Just 5% of employers have analysed their ethnicity pay gaps

A new report from PwC has revealed that 95% of companies have not assessed their ethnicity pay gap. According to the figures, 75% of employers cannot properly analyse their gap because they don’t have the necessary data. The report comes after a government consultation on mandatory ethnicity pay reporting closed on Friday 11 January 2019.

Ethnicity is largely seen as more indicative of pay than gender. For example, a 2018 Resolution Foundation Report found that black male graduates were earning £7,000 less on average than their white counterparts, with Pakistani and Bangladeshi men also earning significantly less than their white peers.

New guidance published to help employers close their gender pay gaps

The Government Equalities Office has published new guidance for employers designed to promote women's progression in the workplace and reduce the gender pay gap. It’s entitled “What works to reduce the gender pay gap” and offers five broad suggestions for tackling these issues.
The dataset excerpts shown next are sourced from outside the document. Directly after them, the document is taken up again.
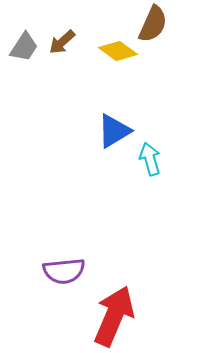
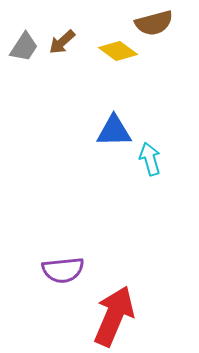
brown semicircle: moved 1 px right, 1 px up; rotated 51 degrees clockwise
blue triangle: rotated 30 degrees clockwise
purple semicircle: moved 1 px left, 1 px up
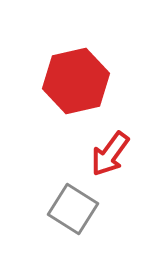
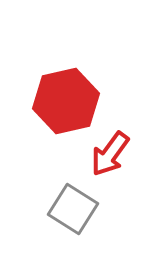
red hexagon: moved 10 px left, 20 px down
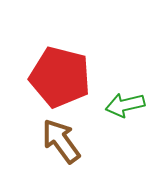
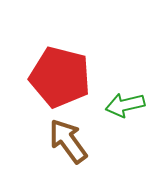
brown arrow: moved 7 px right
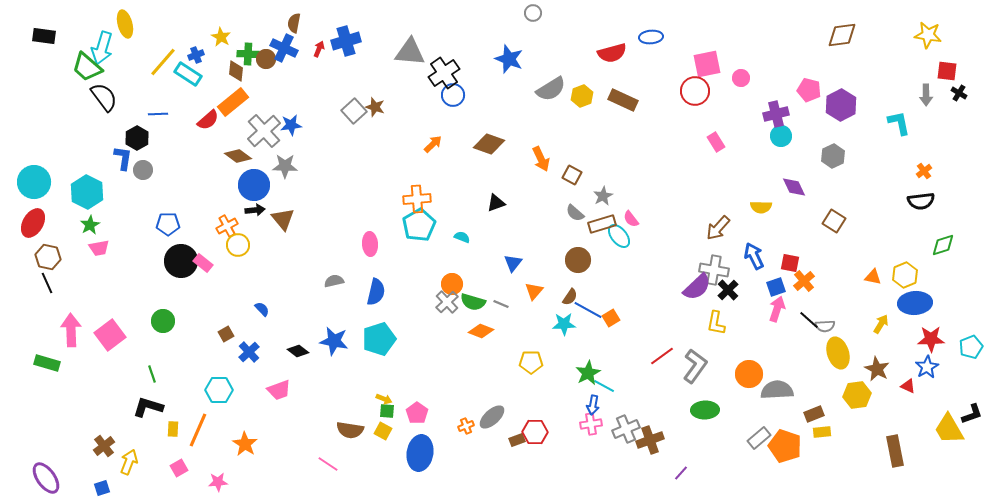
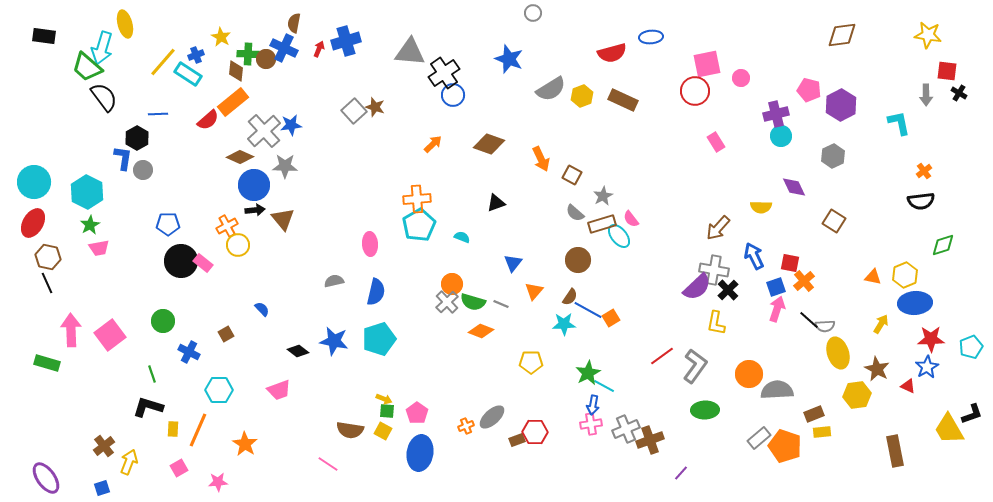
brown diamond at (238, 156): moved 2 px right, 1 px down; rotated 12 degrees counterclockwise
blue cross at (249, 352): moved 60 px left; rotated 20 degrees counterclockwise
New Acas guidance on neurodiversity in the workplace

Acas has published new guidance on handling neurodiversity in the workplace. Neurodiversity, which refers to the different ways the brain can use and interpret information, affects one in seven people in UK through forms such as attention deficit disorder, autism, dyslexia and dyspraxia.

The guidance asks employers to take steps to support neurodiversity in their workplace and explains that some conditions may amount to a disability under the Equality Act 2010 and therefore trigger the need to make reasonable adjustments.

Increases to national minimum wage 

The National Living Wage and National Minimum Wage increased on Monday 1 April.

The National Living Wage increased from £7.83 to £8.21

The National Minimum Wage increased as follows:

  • Workers aged 21 to 24 – from £7.38 to £7.70
  • Workers aged 18 to 20 – from £5.90 to £6.15
  • Workers aged over compulsory school age under 18 - from £4.20 to £4.35
  • Apprentices – from £3.70 to £3.90.

Changes to limits on tribunal awards and a week’s pay

Tribunal compensation limits increased on Saturday 6 April 2019. The maximum compensatory award for unfair dismissal rose from £83,682 to £86,444. The maximum amount of a week's pay, used to calculate statutory redundancy payments and various awards including the basic and additional awards for unfair dismissal rose from £508 to £525.

Statutory maternity, paternity, shared parental pay and adoption pay increases

On Sunday 7 April, the statutory rates for maternity, paternity, shared parental pay, adoption and sick pay increased from £145.18 to £148.68 or 90% of average earnings if lower.

On Saturday 6 April, statutory sick pay increased from £92.05 to £94.25.